Problem statement :: For the word "lines", return each line of the data in which it occurs.

Source information ::
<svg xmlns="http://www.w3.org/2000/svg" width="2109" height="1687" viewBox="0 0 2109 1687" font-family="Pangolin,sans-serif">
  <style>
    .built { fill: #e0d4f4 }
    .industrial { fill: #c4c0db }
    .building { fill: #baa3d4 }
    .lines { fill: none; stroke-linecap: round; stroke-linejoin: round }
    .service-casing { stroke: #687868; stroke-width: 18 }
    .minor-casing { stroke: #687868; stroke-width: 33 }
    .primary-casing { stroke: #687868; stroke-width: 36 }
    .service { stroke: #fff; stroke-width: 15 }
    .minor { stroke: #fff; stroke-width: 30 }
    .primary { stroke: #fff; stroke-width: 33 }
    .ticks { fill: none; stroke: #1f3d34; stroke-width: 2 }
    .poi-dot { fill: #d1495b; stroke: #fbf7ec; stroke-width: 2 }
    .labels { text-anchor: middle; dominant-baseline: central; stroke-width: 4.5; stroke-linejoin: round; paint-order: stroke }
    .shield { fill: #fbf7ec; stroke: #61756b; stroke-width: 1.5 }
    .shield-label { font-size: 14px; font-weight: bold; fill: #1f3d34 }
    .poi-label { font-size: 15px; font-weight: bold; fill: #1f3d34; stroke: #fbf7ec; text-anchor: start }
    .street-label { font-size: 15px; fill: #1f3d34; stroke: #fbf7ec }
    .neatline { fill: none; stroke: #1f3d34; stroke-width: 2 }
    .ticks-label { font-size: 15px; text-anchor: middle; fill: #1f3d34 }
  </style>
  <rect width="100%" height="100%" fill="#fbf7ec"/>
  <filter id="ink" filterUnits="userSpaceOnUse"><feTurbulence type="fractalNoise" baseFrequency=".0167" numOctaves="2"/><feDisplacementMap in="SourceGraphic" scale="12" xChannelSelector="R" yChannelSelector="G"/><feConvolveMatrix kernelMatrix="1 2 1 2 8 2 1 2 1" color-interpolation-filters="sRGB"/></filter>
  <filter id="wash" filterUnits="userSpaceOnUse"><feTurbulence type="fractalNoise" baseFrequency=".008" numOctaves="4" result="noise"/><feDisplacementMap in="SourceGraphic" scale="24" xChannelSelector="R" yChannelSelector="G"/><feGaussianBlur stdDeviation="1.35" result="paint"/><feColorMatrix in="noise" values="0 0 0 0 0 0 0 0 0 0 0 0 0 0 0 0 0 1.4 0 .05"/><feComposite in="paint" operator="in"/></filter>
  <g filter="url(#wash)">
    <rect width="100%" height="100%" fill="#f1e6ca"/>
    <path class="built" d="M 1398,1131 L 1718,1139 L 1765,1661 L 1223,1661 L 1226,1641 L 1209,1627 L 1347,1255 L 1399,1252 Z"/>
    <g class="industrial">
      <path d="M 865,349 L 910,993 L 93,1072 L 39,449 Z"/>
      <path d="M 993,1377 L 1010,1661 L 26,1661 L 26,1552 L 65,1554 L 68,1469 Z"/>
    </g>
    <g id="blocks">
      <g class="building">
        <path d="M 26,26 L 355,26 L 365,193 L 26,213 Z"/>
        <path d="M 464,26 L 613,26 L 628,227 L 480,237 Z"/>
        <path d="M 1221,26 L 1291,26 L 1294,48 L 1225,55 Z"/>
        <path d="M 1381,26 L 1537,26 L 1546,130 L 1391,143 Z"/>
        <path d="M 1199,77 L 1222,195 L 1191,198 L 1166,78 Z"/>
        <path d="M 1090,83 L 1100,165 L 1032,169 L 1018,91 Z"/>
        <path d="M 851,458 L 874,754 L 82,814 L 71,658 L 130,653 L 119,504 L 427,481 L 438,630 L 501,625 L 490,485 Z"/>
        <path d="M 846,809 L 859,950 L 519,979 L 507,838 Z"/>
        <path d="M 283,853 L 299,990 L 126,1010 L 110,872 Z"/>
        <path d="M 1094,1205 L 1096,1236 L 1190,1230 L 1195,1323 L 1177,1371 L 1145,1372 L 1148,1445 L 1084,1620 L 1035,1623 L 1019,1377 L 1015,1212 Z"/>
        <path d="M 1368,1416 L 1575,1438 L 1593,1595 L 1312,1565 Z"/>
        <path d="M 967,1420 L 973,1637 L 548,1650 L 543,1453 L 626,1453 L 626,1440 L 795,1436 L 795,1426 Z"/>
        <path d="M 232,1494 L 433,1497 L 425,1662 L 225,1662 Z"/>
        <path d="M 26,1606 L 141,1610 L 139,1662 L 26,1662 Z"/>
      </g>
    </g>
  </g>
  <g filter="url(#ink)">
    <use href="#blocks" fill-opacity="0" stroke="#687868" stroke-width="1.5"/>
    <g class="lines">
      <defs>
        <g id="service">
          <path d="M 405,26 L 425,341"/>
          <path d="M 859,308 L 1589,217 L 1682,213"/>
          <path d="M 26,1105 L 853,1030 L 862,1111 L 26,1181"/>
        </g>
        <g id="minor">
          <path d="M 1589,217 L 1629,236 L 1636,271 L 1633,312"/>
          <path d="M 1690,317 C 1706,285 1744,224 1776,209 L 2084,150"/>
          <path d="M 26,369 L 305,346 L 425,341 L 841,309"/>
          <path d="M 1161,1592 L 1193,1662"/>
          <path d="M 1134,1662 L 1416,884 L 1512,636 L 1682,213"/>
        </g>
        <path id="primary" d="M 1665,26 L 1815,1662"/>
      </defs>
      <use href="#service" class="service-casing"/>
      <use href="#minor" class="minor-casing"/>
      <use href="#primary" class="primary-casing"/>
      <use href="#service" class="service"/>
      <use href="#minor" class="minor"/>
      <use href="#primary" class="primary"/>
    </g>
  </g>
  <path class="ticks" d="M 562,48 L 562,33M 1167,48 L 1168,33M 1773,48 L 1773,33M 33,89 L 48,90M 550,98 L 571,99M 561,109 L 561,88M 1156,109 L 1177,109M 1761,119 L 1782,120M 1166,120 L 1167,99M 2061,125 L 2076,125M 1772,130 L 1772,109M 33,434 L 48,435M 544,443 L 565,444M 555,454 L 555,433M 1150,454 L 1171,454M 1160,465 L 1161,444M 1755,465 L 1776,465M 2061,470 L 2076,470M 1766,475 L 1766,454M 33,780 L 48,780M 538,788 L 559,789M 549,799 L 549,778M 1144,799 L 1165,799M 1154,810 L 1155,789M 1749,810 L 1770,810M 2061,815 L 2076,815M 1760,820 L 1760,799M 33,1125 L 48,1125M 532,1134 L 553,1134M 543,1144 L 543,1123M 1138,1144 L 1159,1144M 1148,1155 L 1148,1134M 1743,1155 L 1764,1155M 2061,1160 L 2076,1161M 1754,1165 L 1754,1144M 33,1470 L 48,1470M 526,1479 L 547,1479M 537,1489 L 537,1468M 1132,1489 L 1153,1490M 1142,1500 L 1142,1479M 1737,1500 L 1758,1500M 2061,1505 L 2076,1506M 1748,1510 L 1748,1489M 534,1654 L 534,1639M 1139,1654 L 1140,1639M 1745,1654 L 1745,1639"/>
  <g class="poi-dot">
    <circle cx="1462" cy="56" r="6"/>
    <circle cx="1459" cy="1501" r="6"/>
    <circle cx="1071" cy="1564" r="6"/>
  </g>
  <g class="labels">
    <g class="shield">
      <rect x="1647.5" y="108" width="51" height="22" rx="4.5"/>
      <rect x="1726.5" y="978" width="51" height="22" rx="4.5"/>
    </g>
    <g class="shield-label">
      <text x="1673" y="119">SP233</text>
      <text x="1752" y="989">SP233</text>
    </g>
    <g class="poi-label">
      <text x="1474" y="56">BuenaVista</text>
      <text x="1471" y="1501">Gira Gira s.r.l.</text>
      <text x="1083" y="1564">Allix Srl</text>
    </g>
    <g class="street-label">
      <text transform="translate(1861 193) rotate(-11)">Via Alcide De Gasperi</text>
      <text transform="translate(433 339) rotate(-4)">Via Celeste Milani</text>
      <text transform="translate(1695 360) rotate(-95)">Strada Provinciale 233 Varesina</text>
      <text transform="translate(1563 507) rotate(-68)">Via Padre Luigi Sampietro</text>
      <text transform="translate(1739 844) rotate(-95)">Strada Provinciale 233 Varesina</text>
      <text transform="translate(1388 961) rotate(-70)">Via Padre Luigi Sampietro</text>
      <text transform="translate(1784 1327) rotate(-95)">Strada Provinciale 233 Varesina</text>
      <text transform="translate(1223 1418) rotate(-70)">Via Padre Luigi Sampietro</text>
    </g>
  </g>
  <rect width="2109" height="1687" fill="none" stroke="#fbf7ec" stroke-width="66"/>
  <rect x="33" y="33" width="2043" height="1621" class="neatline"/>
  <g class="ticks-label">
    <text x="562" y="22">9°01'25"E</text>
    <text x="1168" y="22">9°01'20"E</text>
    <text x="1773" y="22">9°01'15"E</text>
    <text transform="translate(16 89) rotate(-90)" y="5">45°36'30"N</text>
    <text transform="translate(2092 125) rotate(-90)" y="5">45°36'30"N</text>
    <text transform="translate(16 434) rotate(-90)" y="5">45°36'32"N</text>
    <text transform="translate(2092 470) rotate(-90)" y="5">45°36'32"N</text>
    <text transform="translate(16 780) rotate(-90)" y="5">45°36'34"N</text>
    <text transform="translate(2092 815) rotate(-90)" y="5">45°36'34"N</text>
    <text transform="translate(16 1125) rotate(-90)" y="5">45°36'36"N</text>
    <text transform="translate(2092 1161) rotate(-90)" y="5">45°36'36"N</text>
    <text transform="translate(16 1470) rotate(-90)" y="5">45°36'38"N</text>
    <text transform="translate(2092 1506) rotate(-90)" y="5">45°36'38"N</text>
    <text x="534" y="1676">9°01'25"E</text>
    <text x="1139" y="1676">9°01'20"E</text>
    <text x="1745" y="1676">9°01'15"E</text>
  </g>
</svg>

Solution to this task ::
    .lines { fill: none; stroke-linecap: round; stroke-linejoin: round }
    <g class="lines">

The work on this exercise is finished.